The Sasquatch depicted by Isaac C. Singleton is majestic and calm in its solitude, you can see where he strains to maintain a inquisitive distance with Sarah. Sarah in turn has various reactions to his invisible presence – distraction, surprise, anger, fear (though the scene in which she checks through a fellow travellers backpack for arms and confesses that she herself carries a gun, shows that she is comfortable with being alone in the forest and feels safe and secure within its confines. In the periphery there are several minor events that occur, all drifting like silent life in a stream, stories that are but undergrowth to the ecology that is the movie itself. Her conversations with the logger Barney make for some wonderfully intelligent conversations Jim Cody Williams. You realise that even though logging is his livelihood, he believes that the trees could be preserved if alternate to wood products were encouraged.

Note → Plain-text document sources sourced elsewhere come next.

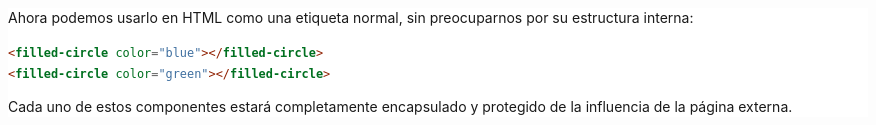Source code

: Ahora podemos usarlo en HTML como una etiqueta normal, sin preocuparnos por su estructura interna:

```html
<filled-circle color="blue"></filled-circle>
<filled-circle color="green"></filled-circle>
```

Cada uno de estos componentes estará completamente encapsulado y protegido de la influencia de la página externa.
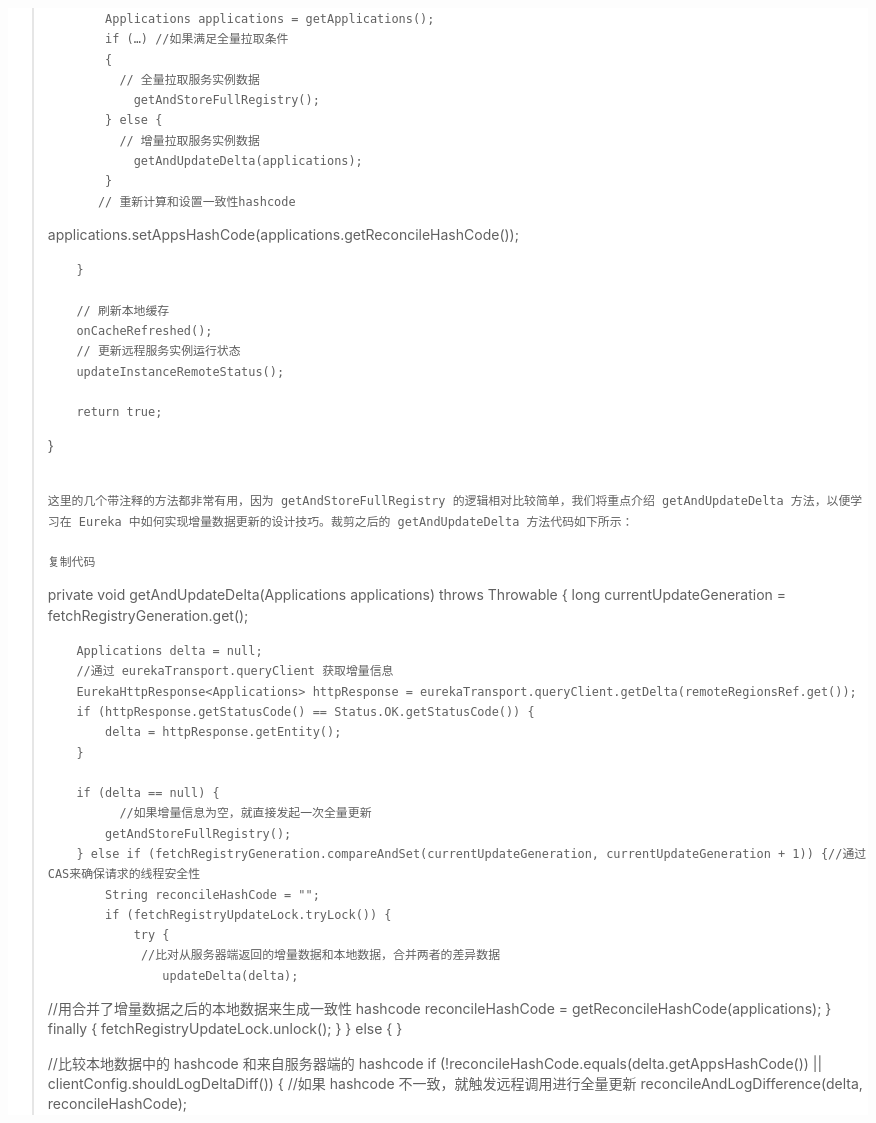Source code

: >             Applications applications = getApplications();
>             if (…) //如果满足全量拉取条件
>             {
>               // 全量拉取服务实例数据
>                 getAndStoreFullRegistry();
>             } else {
>               // 增量拉取服务实例数据
>                 getAndUpdateDelta(applications);
>             } 
>            // 重新计算和设置一致性hashcode
> 	applications.setAppsHashCode(applications.getReconcileHashCode());
> 
>         } 
>  
>         // 刷新本地缓存
>         onCacheRefreshed();
>         // 更新远程服务实例运行状态
>         updateInstanceRemoteStatus();
>  
>         return true;
> }
> ```
>
> 这里的几个带注释的方法都非常有用，因为 getAndStoreFullRegistry 的逻辑相对比较简单，我们将重点介绍 getAndUpdateDelta 方法，以便学习在 Eureka 中如何实现增量数据更新的设计技巧。裁剪之后的 getAndUpdateDelta 方法代码如下所示：
>
> 复制代码
>
> ```
> private void getAndUpdateDelta(Applications applications) throws Throwable {
>         long currentUpdateGeneration = fetchRegistryGeneration.get();
>  
>         Applications delta = null;
>         //通过 eurekaTransport.queryClient 获取增量信息
>         EurekaHttpResponse<Applications> httpResponse = eurekaTransport.queryClient.getDelta(remoteRegionsRef.get());
>         if (httpResponse.getStatusCode() == Status.OK.getStatusCode()) {
>             delta = httpResponse.getEntity();
>         }
>  
>         if (delta == null) {
>               //如果增量信息为空，就直接发起一次全量更新
>             getAndStoreFullRegistry();
>         } else if (fetchRegistryGeneration.compareAndSet(currentUpdateGeneration, currentUpdateGeneration + 1)) {//通过CAS来确保请求的线程安全性
>             String reconcileHashCode = "";
>             if (fetchRegistryUpdateLock.tryLock()) {
>                 try {
>                  //比对从服务器端返回的增量数据和本地数据，合并两者的差异数据
>                     updateDelta(delta);
>  
> 	//用合并了增量数据之后的本地数据来生成一致性 hashcode
>                     reconcileHashCode = getReconcileHashCode(applications);
>                 } finally {
>                     fetchRegistryUpdateLock.unlock();
>                 }
>             } else {
>             }
>  
> 	//比较本地数据中的 hashcode 和来自服务器端的 hashcode
>             if (!reconcileHashCode.equals(delta.getAppsHashCode()) || clientConfig.shouldLogDeltaDiff()) {
>                  //如果 hashcode 不一致，就触发远程调用进行全量更新
>                 reconcileAndLogDifference(delta, reconcileHashCode);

There is a romantic interlude between Sean and Sarah, Sean’s own past, Sarah seems to be wrestling with her own personal demons in relation to her break-up  there is a back story in which Sean proposes an ulterior motive for the Forest Services research (again it has to do with harvesting the unique qualities inherent to the Sasquatch).

Through it all, and some amazing photography we are led on a slow winding journey, where both movies provide us with intelligent story lines, interspersed with a subtle underlying thought I believe, that even though nature succumbs to humanity’s vice often it is still worth fighting for. Sometimes we just have to give up the monetary invitation that drives us in the wrong direction and see what nature can offer us as a whole and let other species well - LIVE FREE AND JUST BE.